> [WHAT YOU WILL DO] Continue the CHETD2 reference documentation below from the point where it stops.

> [EXERCISE TEXT]
★ ★ ★ ★
◆ chetd2()

subroutine chetd2	(	character	UPLO,
		integer	N,
		complex, dimension( lda, * )	A,
		integer	LDA,
		real, dimension( * )	D,
		real, dimension( * )	E,
		complex, dimension( * )	TAU,
		integer	INFO
	)

CHETD2 reduces a Hermitian matrix to real symmetric tridiagonal form by an unitary similarity transformation (unblocked algorithm).

Download CHETD2 + dependencies [TGZ] [ZIP] [TXT]

Purpose:

 CHETD2 reduces a complex Hermitian matrix A to real symmetric
 tridiagonal form T by a unitary similarity transformation:
 Q**H * A * Q = T.

Parameters

[in]	UPLO	UPLO is CHARACTER*1 Specifies whether the upper or lower triangular part of the Hermitian matrix A is stored: = 'U': Upper triangular = 'L': Lower triangular
[in]	N	N is INTEGER The order of the matrix A. N >= 0.
[in,out]	A	A is COMPLEX array, dimension (LDA,N) On entry, the Hermitian matrix A. If UPLO = 'U', the leading n-by-n upper triangular part of A contains the upper triangular part of the matrix A, and the strictly lower triangular part of A is not referenced. If UPLO = 'L', the leading n-by-n lower triangular part of A contains the lower triangular part of the matrix A, and the strictly upper triangular part of A is not referenced. On exit, if UPLO = 'U', the diagonal and first superdiagonal of A are overwritten by the corresponding elements of the tridiagonal matrix T, and the elements above the first superdiagonal, with the array TAU, represent the unitary matrix Q as a product of elementary reflectors; if UPLO = 'L', the diagonal and first subdiagonal of A are over- written by the corresponding elements of the tridiagonal matrix T, and the elements below the first subdiagonal, with the array TAU, represent the unitary matrix Q as a product of elementary reflectors. See Further Details.
[in]	LDA	LDA is INTEGER The leading dimension of the array A. LDA >= max(1,N).
★ ★ ★ ★
> [INFORMATION SUPPLIED]
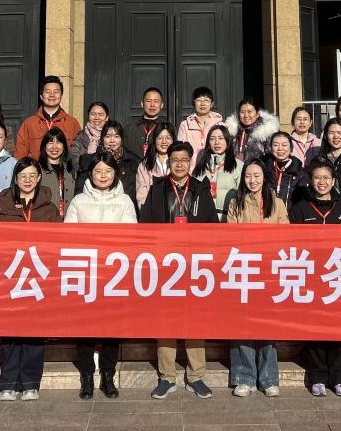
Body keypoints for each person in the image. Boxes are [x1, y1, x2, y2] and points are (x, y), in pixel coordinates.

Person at [138, 140, 217, 398]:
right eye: (175, 160)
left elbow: (212, 227)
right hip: (165, 266)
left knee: (195, 321)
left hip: (195, 266)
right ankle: (167, 376)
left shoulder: (201, 189)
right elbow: (145, 225)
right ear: (168, 163)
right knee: (166, 321)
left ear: (190, 162)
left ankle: (196, 376)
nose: (179, 164)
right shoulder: (158, 189)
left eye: (184, 160)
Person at [64, 151, 136, 398]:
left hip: (114, 274)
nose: (103, 176)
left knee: (111, 327)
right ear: (90, 174)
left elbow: (130, 237)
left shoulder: (125, 201)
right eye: (98, 171)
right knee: (84, 327)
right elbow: (69, 237)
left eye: (108, 171)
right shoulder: (79, 201)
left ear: (115, 173)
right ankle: (86, 376)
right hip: (85, 272)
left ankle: (108, 375)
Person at [0, 158, 61, 400]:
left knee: (34, 330)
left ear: (39, 178)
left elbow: (59, 241)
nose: (28, 180)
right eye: (23, 176)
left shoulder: (49, 209)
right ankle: (8, 382)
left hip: (38, 277)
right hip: (11, 276)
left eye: (32, 175)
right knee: (10, 330)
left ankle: (31, 382)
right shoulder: (3, 207)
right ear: (16, 178)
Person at [290, 159, 341, 396]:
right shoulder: (300, 208)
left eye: (326, 178)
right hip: (311, 275)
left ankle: (338, 377)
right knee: (316, 326)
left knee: (340, 327)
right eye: (317, 177)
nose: (322, 182)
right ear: (311, 180)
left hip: (339, 275)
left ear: (334, 181)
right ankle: (317, 376)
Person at [224, 158, 287, 397]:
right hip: (244, 269)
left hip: (269, 270)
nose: (252, 180)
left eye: (257, 175)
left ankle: (268, 378)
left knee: (268, 324)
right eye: (248, 176)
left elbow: (286, 234)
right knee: (242, 323)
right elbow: (231, 236)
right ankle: (244, 377)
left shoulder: (277, 203)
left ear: (264, 177)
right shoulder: (235, 203)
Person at [15, 75, 81, 160]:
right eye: (48, 92)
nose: (52, 95)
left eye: (56, 92)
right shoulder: (29, 124)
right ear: (41, 96)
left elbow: (77, 155)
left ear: (61, 96)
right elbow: (20, 156)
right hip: (36, 168)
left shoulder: (72, 123)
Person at [76, 120, 139, 202]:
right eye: (108, 136)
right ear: (102, 138)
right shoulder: (88, 161)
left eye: (116, 136)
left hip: (123, 206)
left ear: (121, 139)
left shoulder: (132, 161)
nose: (112, 140)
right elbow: (80, 190)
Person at [194, 124, 239, 219]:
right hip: (203, 219)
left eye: (221, 138)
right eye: (212, 139)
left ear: (228, 142)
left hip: (227, 219)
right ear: (208, 143)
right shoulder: (200, 167)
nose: (216, 142)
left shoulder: (238, 166)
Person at [135, 121, 177, 205]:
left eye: (168, 138)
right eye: (160, 138)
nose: (164, 141)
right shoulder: (144, 165)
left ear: (173, 140)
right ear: (154, 140)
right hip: (152, 210)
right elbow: (141, 197)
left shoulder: (180, 162)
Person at [38, 128, 77, 219]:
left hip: (69, 219)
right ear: (44, 146)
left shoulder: (71, 170)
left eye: (58, 142)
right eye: (50, 142)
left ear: (64, 146)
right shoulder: (37, 170)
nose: (54, 147)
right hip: (46, 220)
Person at [225, 97, 279, 162]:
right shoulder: (232, 131)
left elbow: (271, 159)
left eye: (249, 112)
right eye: (242, 112)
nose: (246, 115)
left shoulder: (266, 132)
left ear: (257, 114)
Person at [176, 86, 222, 157]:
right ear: (194, 103)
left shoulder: (220, 125)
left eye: (206, 100)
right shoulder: (185, 125)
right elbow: (181, 149)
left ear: (212, 104)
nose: (202, 103)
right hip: (191, 164)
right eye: (199, 100)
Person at [266, 130, 308, 207]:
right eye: (276, 145)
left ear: (291, 148)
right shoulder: (265, 168)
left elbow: (303, 199)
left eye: (284, 145)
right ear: (271, 148)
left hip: (291, 212)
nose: (280, 148)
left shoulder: (300, 172)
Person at [124, 87, 168, 159]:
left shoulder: (168, 128)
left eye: (156, 101)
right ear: (142, 104)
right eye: (148, 101)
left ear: (162, 105)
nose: (152, 105)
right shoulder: (129, 129)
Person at [70, 101, 109, 166]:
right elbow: (75, 161)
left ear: (107, 117)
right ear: (88, 116)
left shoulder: (112, 137)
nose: (97, 118)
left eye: (100, 114)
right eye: (93, 114)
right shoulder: (80, 137)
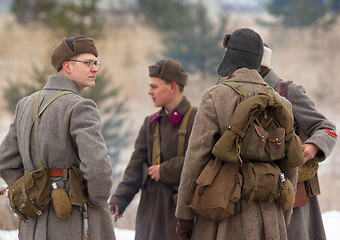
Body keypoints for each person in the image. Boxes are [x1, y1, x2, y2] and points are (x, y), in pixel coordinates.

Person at [175, 28, 298, 240]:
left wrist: (184, 216)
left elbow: (196, 158)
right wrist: (284, 214)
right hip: (271, 217)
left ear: (231, 57)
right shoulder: (282, 104)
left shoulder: (215, 97)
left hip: (222, 214)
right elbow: (290, 166)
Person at [0, 35, 116, 240]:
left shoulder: (25, 104)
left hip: (32, 222)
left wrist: (33, 191)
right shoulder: (81, 106)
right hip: (74, 222)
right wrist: (96, 199)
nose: (95, 68)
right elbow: (98, 168)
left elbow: (6, 161)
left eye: (96, 62)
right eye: (88, 63)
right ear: (67, 67)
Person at [109, 59, 197, 240]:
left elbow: (200, 161)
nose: (149, 92)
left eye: (155, 87)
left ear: (173, 87)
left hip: (180, 215)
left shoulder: (197, 119)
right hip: (150, 214)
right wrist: (120, 198)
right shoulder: (150, 123)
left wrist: (165, 170)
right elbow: (136, 165)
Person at [259, 44, 337, 240]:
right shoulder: (236, 93)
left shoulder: (288, 91)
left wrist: (313, 145)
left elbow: (326, 128)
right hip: (256, 193)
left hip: (294, 193)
★ ★ ★ ★
> [ANSWER SECTION]
[out]	D	D is REAL array, dimension (N) The diagonal elements of the tridiagonal matrix T: D(i) = A(i,i).
[out]	E	E is REAL array, dimension (N-1) The off-diagonal elements of the tridiagonal matrix T: E(i) = A(i,i+1) if UPLO = 'U', E(i) = A(i+1,i) if UPLO = 'L'.
[out]	TAU	TAU is COMPLEX array, dimension (N-1) The scalar factors of the elementary reflectors (see Further Details).
[out]	INFO	INFO is INTEGER = 0: successful exit < 0: if INFO = -i, the i-th argument had an illegal value.

Author: Univ. of Tennessee; Univ. of California Berkeley; Univ. of Colorado Denver; NAG Ltd.

Date: December 2016

Further Details:

  If UPLO = 'U', the matrix Q is represented as a product of elementary
  reflectors

     Q = H(n-1) . . . H(2) H(1).

  Each H(i) has the form

     H(i) = I - tau * v * v**H

  where tau is a complex scalar, and v is a complex vector with
  v(i+1:n) = 0 and v(i) = 1; v(1:i-1) is stored on exit in
  A(1:i-1,i+1), and tau in TAU(i).

  If UPLO = 'L', the matrix Q is represented as a product of elementary
  reflectors

     Q = H(1) H(2) . . . H(n-1).

  Each H(i) has the form

     H(i) = I - tau * v * v**H

  where tau is a complex scalar, and v is a complex vector with
  v(1:i) = 0 and v(i+1) = 1; v(i+2:n) is stored on exit in A(i+2:n,i),
  and tau in TAU(i).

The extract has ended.